This is not to say that Facebook’s algorithm is responsible for creating the propaganda. Propaganda has been around long before the internet and Facebook was ever created. Take what happened in Little Rock in 1957, for example. There, the “nine African American teens who braved racist crowds to enroll in Little Rock Central High School in Arkansas” were accused of being paid protestors who were brought down from the North by the NAACP, when they were actually the children of local residents. The difference, though, between then and now is that those false stories were circulated in newspapers, and people did not have the ability to quickly search for evidence to the contrary. Today, a world of information is a few keyboard strokes away, but no one searches for it. For many, they do not search because they do not think that they have to; they are unaware that they are not getting the full picture.

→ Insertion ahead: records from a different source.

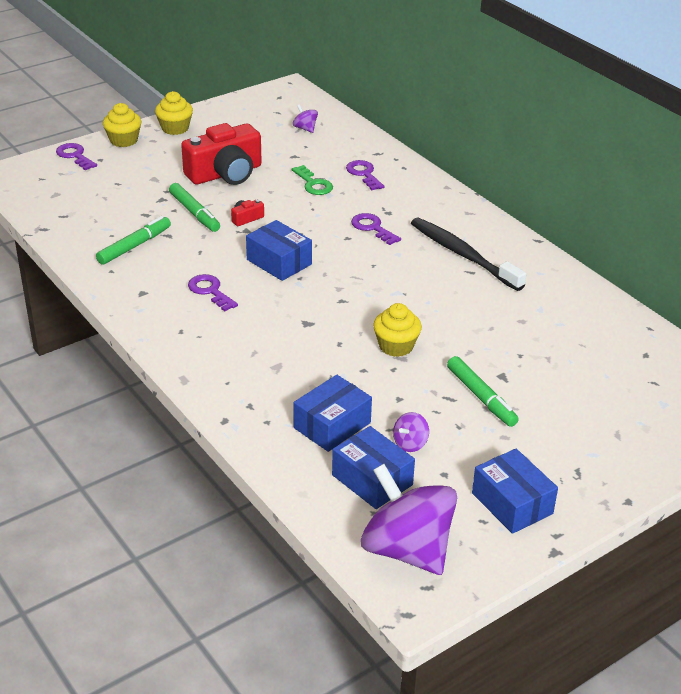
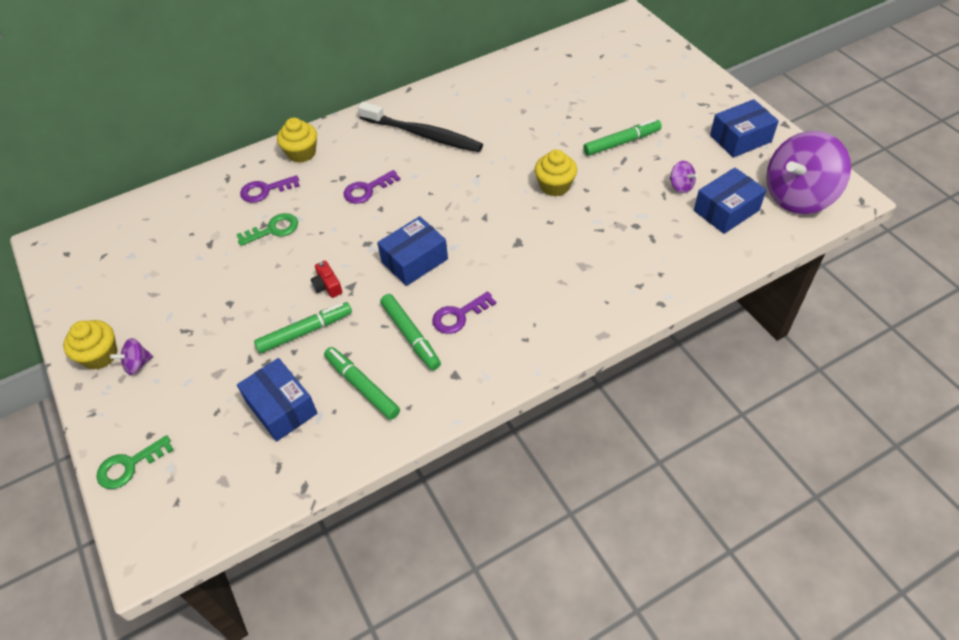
camera: 80 degrees left, 15 degrees up
purple key [56,143,97,170] -> green key [96,435,174,489]
yellow cupcake [103,103,141,147] -> yellow cupcake moved to [277,118,317,163]
red camera [181,123,262,185] -> none
purple spinning top [293,104,318,133] -> purple spinning top moved to [110,338,153,375]
blue box [293,375,372,452] -> blue box moved to [237,358,317,442]
black toothbrush [411,218,527,291] -> black toothbrush turned 120 degrees counterclockwise [358,102,483,152]
none -> green marker [380,294,441,370]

Though Facebook denies it is a media company, almost half of U.S. adults get their news from Facebook. As a result, almost half of U.S. adults get news that is highly filtered based on who they are friends with and what political affiliations they have indicated through their page. The news is also filtered based on emotional content; Facebook has admitted to manipulating users’ feeds to adjust how many positive and negative posts they saw,” because it found that positive feeds leads to positive posts, and vice versa. Facebook argues that its news feed algorithm “only slightly decreases users’ exposure to news shared by those with opposing viewpoints,” because individual choices, in terms of friends and “what content they select, matters more than the effect of algorithmic sorting,” but when a major source of news shelters people from information that contradicts their belief, it is not doing those individuals, or society as a whole, any favors.
Is it legal for Facebook to filter news feeds and manipulate what information users see? Users agree to such manipulation in Facebook’s terms and conditions; terms and conditions that are long, complicated, and impossible to understand for the majority of people. The good news is that Facebook users can alter what information they see in their feeds. They can do so by intentionally seeking out content contrary to their own views, becoming friends with individuals whose views differ from their own, and following a wider range of pages. The question becomes whether or not they will choose to do so.